Coming across these discoveries has further fueled his quest. "That’ s the nature of inspiration. Once you experience that, you want it again, like a lot of things in life. And you should always think in terms of ’Well, if that happened, then what else is there?’ I think it’s when you quit asking questions you’ll quit finding answers. I mean you really have to open yourself up to the possibility of the moment and what that can bring."
Landreth’s attempt to capture his most inspired performances led him to record a good bit of "Levee Town" in his home, in between studio sessions. "You wanna get it right before that part where you know it too much. There’s just something about being on the edge. You’re in this space where it’s a gray area, you’re sort of flying by the seat of your pants for inspiration and you either fly or you fall by what you come up with. But when you really nail it, when you really ride that, when you really feel it, that’s the magic. If you go back and try to recapture that, it’s impossible. I’ve never been able to do that, not completely."

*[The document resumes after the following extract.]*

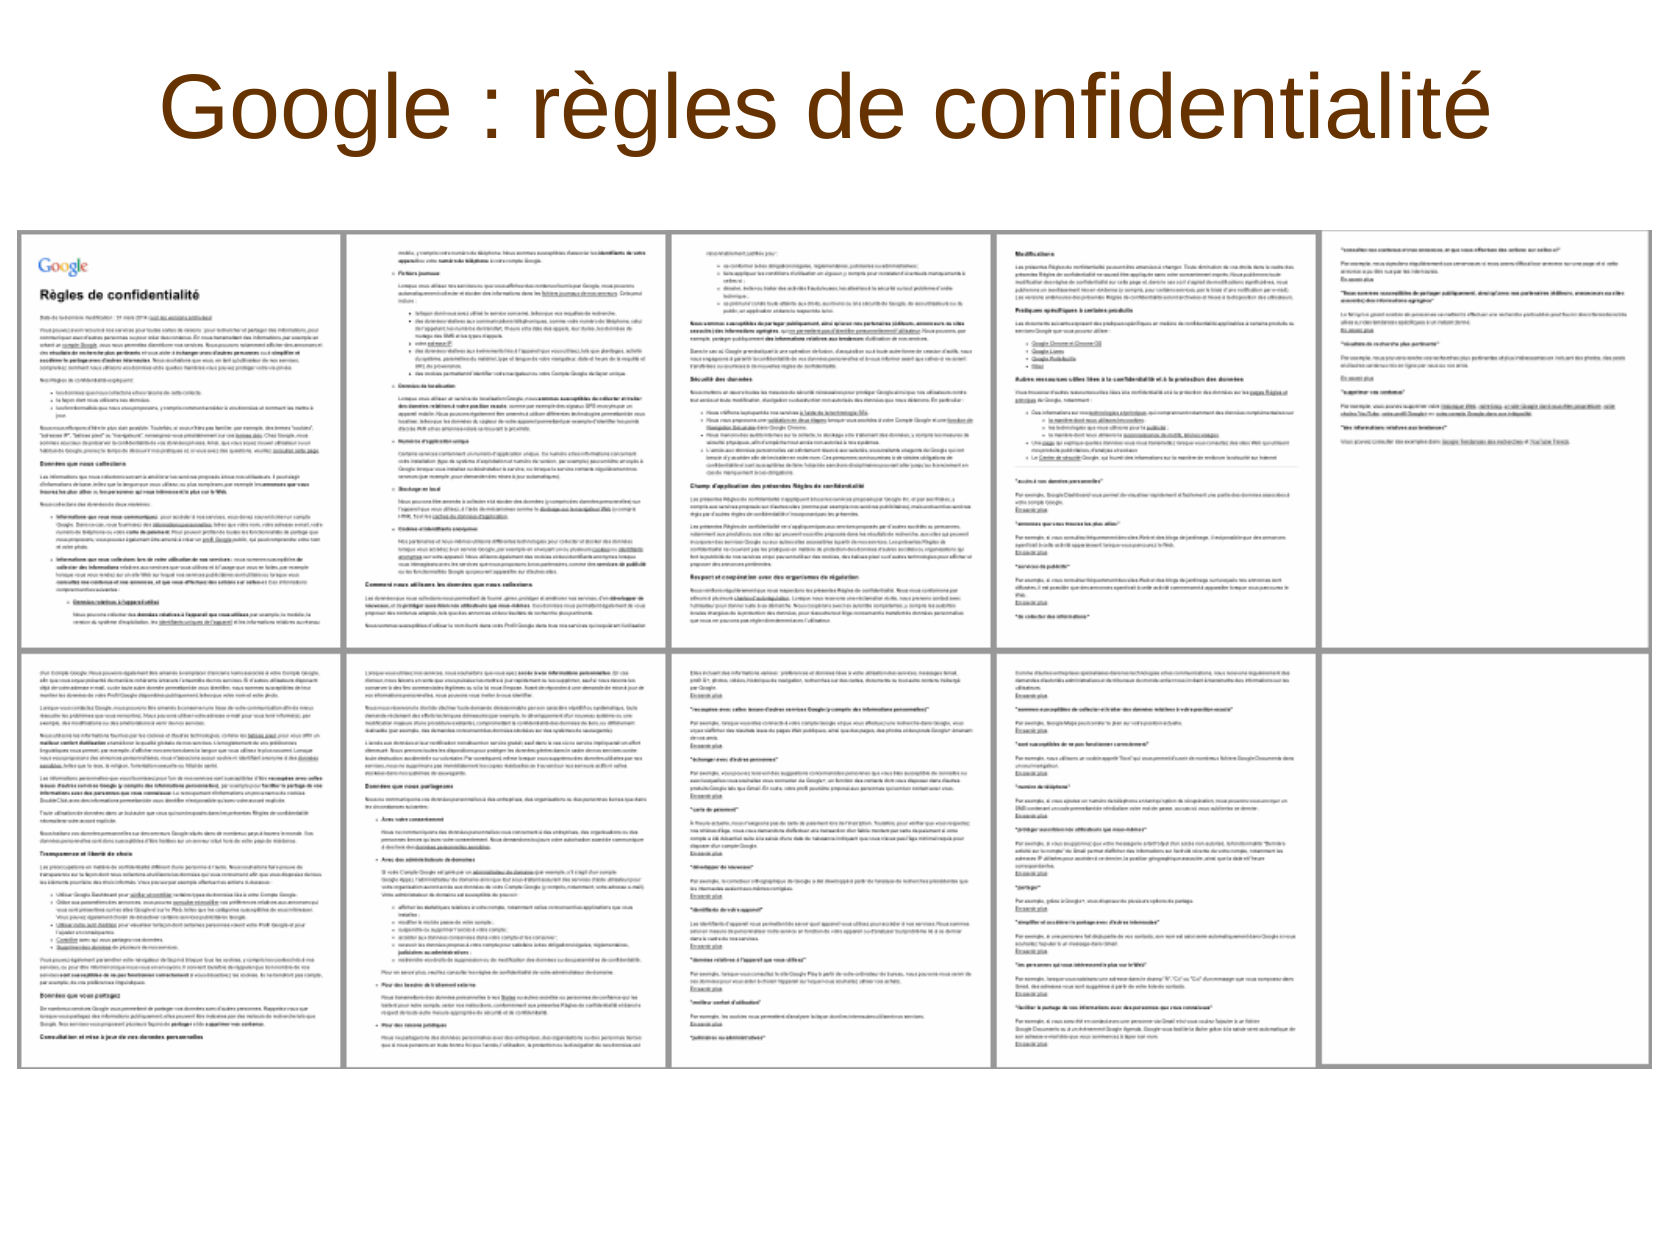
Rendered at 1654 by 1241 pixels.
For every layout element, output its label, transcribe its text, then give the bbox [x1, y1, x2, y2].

title Google : règles de confidentialité [82, 35, 1571, 179]
picture [17, 230, 1652, 1069]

"It’s a lifelong goal to be able to achieve that, to be able to tap into it whenever you want to and to be able to hold on to it. It’s like you’re not trying to analyze it while you’re in the heat of the moment, but you’re focused in a different way, and it’s more instinct, it’s more inspiration."
"I read one time, John McLaughlin said this: ’Your role is to play to inspire yourself and your fellow musicians and others.’ And it’s like a wheel, it’s like one thing does lead to another and one thing inspires the other."
It’s just like the flood headed for Levee Town, and you better watch out for forces of nature. They just might change your life.